Last updated on August 14th, 2020 at 04:06 pm
Old World Wisconsin’s plan to build a $2.1 million historic brewing experience took a step forward this week, netting approval from the state of Wisconsin Building Commission.
Designed to pay homage to Wisconsin’s brewing history, the project will include a 3,657-square-foot “brewing experience” building and 700-square-foot foundation for the relocation of a historic tavern to the Old World Wisconsin site.
The project is the first of a multi-phase effort to improve the guest entry area at the 600-acre regional history attraction, located on Highway 67, just south of Eagle.
The living exhibit is designed to showcase Wisconsin’s cultural heritage, its experience during prohibition and the temperance movement, and the water and sustainability of the brewing operation.
Through a partnership with the Milwaukee-based Museum of Beer and Brewing, OWW plans to brew small batches of historically-inspired beer using 19th-century methods. The beer will be available for purchase onsite. OWW also plans to offer brewing workshops and beer tastings and pairings in collaboration with Wisconsin breweries.
The state building commission voted Wednesday to release state funds for the project, among several others across the state. Most of the funding for the project will come from private fundraising.
Construction is expected to begin this fall and be completed in late 2021. OWW is working with Madison-based Aro Eberle Architects on the project.
The second phase of the project will include moving Wittnebel’s Tavern, a 1907 pub located in Old Ashippun in Dodge County, to be restored to its post-Prohibition 1930s appearance at OWW. It will be the first historic structure to be added to the complex in 25 years.
“When visitors walk into the tavern, they’ll walk back into time into the 1930s and experience what a tavern was like back then,” said Dan Freas, director of Old World Wisconsin.
OWW will also add a beer garden as part of the second phase.
When completed, the historic brewing experience building will be able to accommodate about 50 visitors. It will also be available for private event rentals.

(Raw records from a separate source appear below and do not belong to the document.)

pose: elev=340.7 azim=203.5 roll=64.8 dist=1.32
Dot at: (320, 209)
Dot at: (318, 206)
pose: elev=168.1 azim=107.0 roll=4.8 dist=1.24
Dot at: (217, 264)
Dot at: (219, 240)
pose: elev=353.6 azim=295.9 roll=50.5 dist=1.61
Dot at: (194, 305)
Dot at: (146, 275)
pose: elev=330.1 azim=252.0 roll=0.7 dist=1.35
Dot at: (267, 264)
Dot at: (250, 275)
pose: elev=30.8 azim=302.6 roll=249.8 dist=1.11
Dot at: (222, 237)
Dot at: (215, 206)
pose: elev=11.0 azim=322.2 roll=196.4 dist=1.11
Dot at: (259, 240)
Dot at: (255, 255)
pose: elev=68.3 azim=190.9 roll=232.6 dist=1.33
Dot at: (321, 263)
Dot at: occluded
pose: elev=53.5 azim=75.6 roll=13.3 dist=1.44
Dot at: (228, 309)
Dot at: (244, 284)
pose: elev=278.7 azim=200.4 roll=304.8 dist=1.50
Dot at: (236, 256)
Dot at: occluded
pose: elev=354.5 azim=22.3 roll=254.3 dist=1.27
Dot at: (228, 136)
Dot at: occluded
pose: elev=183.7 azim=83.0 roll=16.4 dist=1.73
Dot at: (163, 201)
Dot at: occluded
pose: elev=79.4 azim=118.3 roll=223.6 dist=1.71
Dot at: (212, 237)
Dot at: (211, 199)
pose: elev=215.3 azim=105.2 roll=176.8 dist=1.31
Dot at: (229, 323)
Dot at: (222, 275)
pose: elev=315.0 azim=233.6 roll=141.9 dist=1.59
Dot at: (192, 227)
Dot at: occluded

“What’s exciting to me is the opportunity to create a brewing experience that is part of our mission of interpreting history, but will also have built in revenue-generating opportunity to support the sustainability of that facility through the beer brewing program and workshops and … rental for private events,” Freas said. “In this day and age, it’s critical to make sure that we have not only a plan for the actual construction of the new attraction but ongoing support that we would need to keep it up and running.”